Dr. Philip Amoo, a Public Health Physician Specialist, indicated that apart from its health risks, ASCVD impacts families emotionally and financially, affecting economic productivity invariably. “75% of all human deaths annually are linked to Non-Communicable Diseases of which cardiovascular disease remains a major contributor. Other than the economic burdens on families, productivity at work is halted leading to loss of manhours.”
The experts further advised that people who check their cholesterol levels can lower the risk of developing ASCVD and ultimately strokes and heart attacks by knowing their lipid level and taking steps to control it if elevated
Novartis Ghana is engaging stakeholders in the cardiovascular health community to chart a way forward for CVD screening, monitoring, and treatment in Ghana. The focus of Novartis is to motivate key players to act to secure better health outcomes for people living with ASCVD, including redefining how stakeholders in the health sector can work together to reverse the devastating health and financial consequences of this silent but deadly disease.
A major fallout from the panel discussion focused on how stakeholders, including the public sector, can leverage strategies to drive access to treatments by increasing advocacy to target patients suffering from dyslipidemia. Data collection, health system strengthening, and awareness programs are ways to curb the toll the condition has on the country’s economic growth.
A panelist at the summit, Dr. Abdul-Samed Tanko, a Cardiologist, stressed that advocacy is necessary to achieve this. “The country is not experiencing a type of Dyslipidemia whose risk factor is genetically induced largely because not much-targeted screening is being done. If that is resolved, we can get more data to feed into a registry localized for health interventions to cover all these groups.”

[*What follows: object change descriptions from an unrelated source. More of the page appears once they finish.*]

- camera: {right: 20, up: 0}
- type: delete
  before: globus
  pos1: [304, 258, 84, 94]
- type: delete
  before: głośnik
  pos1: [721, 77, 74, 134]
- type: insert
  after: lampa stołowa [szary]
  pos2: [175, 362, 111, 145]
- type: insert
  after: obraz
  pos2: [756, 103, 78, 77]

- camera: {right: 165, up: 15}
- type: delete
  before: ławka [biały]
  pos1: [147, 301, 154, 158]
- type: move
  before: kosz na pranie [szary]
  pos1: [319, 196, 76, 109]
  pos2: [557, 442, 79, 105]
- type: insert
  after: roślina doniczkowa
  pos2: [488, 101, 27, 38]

Patients like Patience Binim, an educationist, have joined calls for strengthened efforts towards how ASCVD is approached, and patients supported. “There should be more organizations educating patients on prevention and advocacy, going to communities, and targeting people. I have heard the name (Dyslipidemia) but I didn’t know much about it until the doctors told me”.
Collaborative partnerships are important to lessen the burden of ASCVD. It is why stakeholders like Novartis and other leading agencies are investing in solutions that reduce morbidity, and mortality by advocating for solutions to drive innovative access to treatments. The Global Health company aspires to be the partner of choice for governments and NGOs to strengthen healthcare systems across Africa.

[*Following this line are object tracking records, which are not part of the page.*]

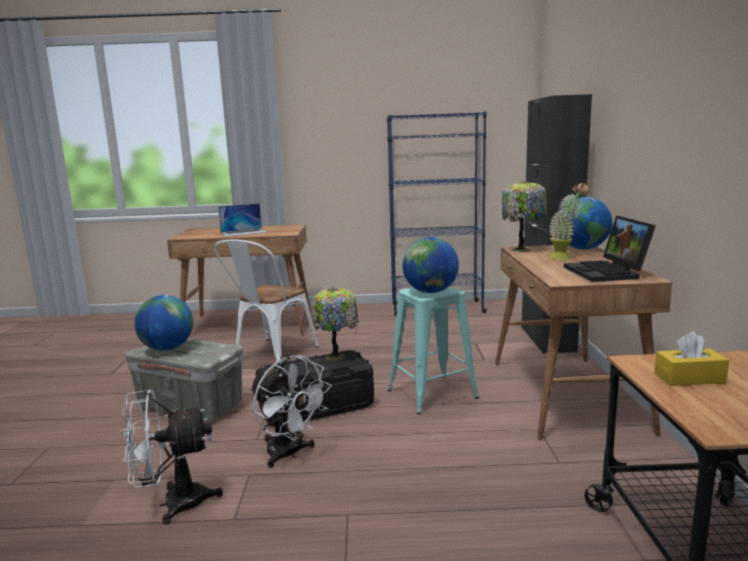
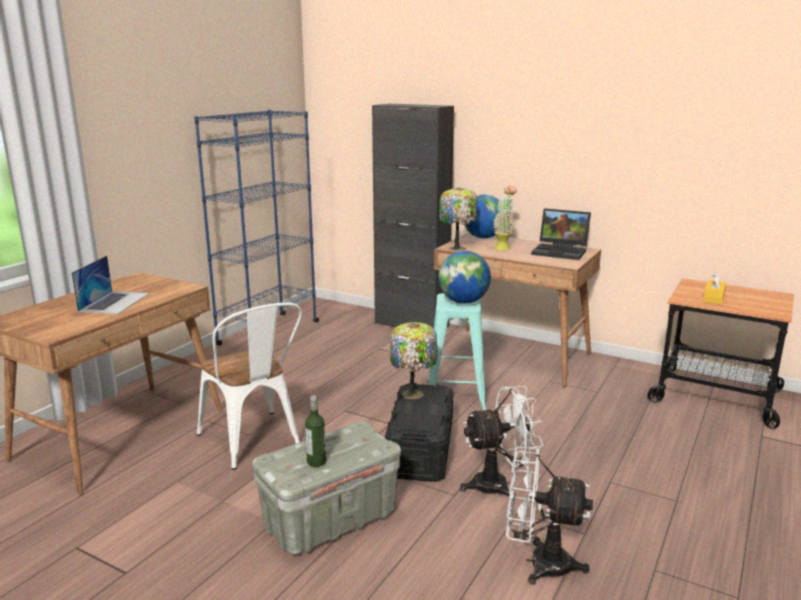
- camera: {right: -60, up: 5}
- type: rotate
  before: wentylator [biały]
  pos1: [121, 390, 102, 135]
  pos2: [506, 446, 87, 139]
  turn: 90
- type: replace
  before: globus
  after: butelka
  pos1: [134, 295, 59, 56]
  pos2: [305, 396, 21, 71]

“We are deeply committed to improving access to health care and medicines for patients not only in West Africa but across SSA. Already, our ongoing collaborative efforts with likeminded organizations have seen us delivering on our ambitions which we hope will bring real impact to a significant number of patients.” This, the Country Head Mr. Philip Tagboto says, has led to discussions with key experts.
This is just one example of how Novartis is working with thought leaders, medical societies, health authorities, and NGOs across SSA to highlight the urgency and address this silent killer. The time for action is now and committed multi-sectoral collaboration on awareness, screenings, and treatment is key.